Fourth-quarter sales rose 3.9 percent from a year earlier to $599.5 million. Analysts had estimated that revenue would drop to $566.7 million in the period. The surprise growth came largely from AOL’s third-party ad sales business, which helps other Web publishers sell ad space through automated systems.

“The future of advertising is going to be more machine-to-machine trading,” Chief Executive Officer Tim Armstrong said in an interview, referring to the rise in trading desks that are used to buy and sell digital ad inventory, similar to the way stock markets work. “There will also be growth in the human side of buying as well.”

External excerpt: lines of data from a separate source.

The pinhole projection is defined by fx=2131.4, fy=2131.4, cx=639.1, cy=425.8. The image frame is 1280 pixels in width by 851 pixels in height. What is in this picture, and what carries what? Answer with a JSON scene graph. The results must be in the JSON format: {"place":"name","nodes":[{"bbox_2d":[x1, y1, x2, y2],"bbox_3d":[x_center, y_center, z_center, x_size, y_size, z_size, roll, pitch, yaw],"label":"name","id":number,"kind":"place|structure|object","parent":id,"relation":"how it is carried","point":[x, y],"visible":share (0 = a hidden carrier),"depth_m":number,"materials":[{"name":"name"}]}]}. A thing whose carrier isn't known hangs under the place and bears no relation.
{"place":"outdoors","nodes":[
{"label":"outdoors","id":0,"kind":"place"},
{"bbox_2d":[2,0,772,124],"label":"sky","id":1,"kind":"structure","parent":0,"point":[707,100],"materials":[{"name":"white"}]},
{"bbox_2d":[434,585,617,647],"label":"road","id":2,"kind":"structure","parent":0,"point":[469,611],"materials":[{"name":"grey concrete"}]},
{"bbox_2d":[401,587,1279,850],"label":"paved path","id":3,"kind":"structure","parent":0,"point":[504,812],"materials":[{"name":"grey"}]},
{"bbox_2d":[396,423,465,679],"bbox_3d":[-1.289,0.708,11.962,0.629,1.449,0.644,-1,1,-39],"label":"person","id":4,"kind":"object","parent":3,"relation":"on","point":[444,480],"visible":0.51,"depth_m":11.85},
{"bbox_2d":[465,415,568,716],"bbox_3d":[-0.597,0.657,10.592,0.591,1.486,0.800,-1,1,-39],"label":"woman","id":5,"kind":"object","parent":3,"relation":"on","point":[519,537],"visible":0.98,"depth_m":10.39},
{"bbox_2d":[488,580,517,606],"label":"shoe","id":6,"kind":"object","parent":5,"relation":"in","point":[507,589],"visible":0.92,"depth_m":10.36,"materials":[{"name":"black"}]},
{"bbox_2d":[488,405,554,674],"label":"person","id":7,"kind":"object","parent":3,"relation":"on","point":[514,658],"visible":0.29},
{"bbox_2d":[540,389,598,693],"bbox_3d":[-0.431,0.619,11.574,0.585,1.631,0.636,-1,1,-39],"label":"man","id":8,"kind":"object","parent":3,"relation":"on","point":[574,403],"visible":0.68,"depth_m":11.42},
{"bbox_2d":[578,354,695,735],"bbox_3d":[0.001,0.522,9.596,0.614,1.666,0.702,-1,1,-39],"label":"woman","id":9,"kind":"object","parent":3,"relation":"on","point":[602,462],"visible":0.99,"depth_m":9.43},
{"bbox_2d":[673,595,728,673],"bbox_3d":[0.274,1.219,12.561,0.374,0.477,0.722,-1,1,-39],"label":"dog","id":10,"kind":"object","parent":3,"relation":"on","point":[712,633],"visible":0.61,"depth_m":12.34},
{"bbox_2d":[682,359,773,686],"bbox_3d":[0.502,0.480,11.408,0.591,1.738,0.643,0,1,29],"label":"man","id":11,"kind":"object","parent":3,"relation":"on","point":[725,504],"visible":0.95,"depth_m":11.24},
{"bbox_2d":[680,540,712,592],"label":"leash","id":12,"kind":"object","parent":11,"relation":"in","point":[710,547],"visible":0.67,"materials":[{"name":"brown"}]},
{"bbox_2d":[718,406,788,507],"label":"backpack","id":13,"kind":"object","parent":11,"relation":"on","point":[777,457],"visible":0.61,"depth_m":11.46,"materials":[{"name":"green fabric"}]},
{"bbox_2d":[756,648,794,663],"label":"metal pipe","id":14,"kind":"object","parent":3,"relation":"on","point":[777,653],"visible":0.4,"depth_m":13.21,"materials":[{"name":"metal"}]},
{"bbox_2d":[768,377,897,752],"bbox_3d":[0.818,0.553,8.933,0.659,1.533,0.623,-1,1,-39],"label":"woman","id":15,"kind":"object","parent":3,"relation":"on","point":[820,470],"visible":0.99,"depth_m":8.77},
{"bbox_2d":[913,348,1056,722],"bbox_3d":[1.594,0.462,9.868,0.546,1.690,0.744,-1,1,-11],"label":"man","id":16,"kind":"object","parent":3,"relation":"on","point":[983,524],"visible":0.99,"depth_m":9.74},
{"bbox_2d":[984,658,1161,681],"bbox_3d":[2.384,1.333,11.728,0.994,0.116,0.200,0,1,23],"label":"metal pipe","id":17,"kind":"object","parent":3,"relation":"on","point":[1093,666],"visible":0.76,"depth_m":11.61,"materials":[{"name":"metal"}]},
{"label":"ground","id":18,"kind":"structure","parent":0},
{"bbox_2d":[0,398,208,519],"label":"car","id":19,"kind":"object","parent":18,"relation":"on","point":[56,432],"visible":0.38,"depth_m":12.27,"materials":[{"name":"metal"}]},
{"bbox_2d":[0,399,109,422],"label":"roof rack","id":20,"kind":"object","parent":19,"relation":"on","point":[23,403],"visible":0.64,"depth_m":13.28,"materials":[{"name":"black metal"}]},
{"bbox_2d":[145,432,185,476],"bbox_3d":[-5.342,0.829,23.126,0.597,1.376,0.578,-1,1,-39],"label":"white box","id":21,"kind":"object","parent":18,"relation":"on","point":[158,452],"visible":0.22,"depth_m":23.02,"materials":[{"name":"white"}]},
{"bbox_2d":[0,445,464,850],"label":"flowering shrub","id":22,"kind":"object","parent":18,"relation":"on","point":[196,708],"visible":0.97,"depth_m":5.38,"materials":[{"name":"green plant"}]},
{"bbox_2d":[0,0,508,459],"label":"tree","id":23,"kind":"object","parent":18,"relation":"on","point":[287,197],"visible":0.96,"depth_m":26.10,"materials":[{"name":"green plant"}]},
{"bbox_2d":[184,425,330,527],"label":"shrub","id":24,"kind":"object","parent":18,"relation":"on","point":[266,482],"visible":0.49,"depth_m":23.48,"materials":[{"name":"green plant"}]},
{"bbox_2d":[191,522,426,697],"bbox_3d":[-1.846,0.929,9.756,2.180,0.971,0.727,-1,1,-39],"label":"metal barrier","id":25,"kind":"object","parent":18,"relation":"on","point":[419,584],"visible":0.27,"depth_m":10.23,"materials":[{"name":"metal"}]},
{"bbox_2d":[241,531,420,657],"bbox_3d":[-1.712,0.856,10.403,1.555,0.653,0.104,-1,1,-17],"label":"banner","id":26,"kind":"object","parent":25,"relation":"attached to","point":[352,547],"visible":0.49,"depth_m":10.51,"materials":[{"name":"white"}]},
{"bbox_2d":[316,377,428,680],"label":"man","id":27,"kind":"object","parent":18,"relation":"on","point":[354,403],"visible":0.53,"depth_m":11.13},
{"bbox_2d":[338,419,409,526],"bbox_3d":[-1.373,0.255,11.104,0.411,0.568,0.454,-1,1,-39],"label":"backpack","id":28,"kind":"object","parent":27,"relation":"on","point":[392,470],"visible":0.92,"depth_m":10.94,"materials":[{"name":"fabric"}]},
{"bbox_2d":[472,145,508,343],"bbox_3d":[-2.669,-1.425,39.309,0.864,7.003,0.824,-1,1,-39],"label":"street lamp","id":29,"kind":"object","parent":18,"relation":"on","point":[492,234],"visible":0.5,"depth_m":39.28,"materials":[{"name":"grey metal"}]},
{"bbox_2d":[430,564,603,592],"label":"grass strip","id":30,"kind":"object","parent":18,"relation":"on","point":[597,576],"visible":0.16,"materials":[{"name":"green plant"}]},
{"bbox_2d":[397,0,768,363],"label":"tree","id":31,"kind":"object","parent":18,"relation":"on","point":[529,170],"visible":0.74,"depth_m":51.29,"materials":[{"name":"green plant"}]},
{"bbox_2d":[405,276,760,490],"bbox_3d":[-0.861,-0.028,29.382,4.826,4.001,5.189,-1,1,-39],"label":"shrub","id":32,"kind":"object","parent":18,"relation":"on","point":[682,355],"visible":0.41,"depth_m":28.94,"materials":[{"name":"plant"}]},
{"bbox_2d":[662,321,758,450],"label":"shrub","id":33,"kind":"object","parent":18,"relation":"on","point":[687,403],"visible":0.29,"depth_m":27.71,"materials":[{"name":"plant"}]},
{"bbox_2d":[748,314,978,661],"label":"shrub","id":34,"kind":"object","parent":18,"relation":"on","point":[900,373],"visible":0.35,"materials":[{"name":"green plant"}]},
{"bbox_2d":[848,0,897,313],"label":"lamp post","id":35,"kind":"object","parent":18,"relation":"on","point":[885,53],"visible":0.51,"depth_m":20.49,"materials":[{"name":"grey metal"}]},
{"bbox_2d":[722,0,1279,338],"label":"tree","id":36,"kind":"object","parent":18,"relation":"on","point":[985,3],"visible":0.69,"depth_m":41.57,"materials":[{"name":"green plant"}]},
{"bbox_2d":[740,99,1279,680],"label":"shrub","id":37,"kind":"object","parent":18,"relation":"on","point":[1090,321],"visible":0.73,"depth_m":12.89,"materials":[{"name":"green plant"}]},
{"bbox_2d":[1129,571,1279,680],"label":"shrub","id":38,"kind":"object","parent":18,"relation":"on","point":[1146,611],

The shares advanced 7.4 percent to $33.72, the biggest one-day increase since November. AOL’s stock has surged 86 percent in the past 12 months.

AOL, which was spun off from Time Warner Inc. in 2009, said total advertising rose 13 percent to $410.6 million in the quarter. Net income rose to $35.7 million, or 41 cents a share, from $22.8 million, or 23 cents, a year earlier. The company also authorized $100 million in stock repurchases over the next 12 months. It spent almost $700 million on buybacks in 2012, reducing its shares outstanding by 19 percent.

Search advertising increased 17 percent in the fourth quarter to $103.6 million. Display advertising — a category that includes banners and video — was little changed at $169.8 million. Armstrong has spent more than $600 million on Web publishing, acquiring the Huffington Post in 2011 for $315 million and investing more than $300 million to develop Patch, a local-news division that he said should start becoming profitable by the end of this year. Patch generated less than $40 million last year, missing targets by about 25 percent, according to Armstrong.